What the task requires
Render these lines as a Markdown table with the columns "Row" and "Line". Number each row, and leave out the blank lines.

##### Records for the exercise #####

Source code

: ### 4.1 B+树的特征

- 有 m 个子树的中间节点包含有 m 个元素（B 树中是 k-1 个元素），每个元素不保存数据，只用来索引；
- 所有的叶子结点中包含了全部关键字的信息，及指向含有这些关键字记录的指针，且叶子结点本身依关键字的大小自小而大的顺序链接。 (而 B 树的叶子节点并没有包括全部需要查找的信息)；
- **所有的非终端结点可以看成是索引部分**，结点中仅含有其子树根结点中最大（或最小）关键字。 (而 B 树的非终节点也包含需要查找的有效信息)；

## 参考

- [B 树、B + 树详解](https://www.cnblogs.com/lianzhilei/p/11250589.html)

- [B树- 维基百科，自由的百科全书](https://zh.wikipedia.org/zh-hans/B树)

#####

Task response
| Row | Line |
|---|---|
| 1 | Source code |
| 2 | : ### 4.1 B+树的特征 |
| 3 | - 有 m 个子树的中间节点包含有 m 个元素（B 树中是 k-1 个元素），每个元素不保存数据，只用来索引； |
| 4 | - 所有的叶子结点中包含了全部关键字的信息，及指向含有这些关键字记录的指针，且叶子结点本身依关键字的大小自小而大的顺序链接。 (而 B 树的叶子节点并没有包括全部需要查找的信息)； |
| 5 | - **所有的非终端结点可以看成是索引部分**，结点中仅含有其子树根结点中最大（或最小）关键字。 (而 B 树的非终节点也包含需要查找的有效信息)； |
| 6 | ## 参考 |
| 7 | - [B 树、B + 树详解](https://www.cnblogs.com/lianzhilei/p/11250589.html) |
| 8 | - [B树- 维基百科，自由的百科全书](https://zh.wikipedia.org/zh-hans/B树) |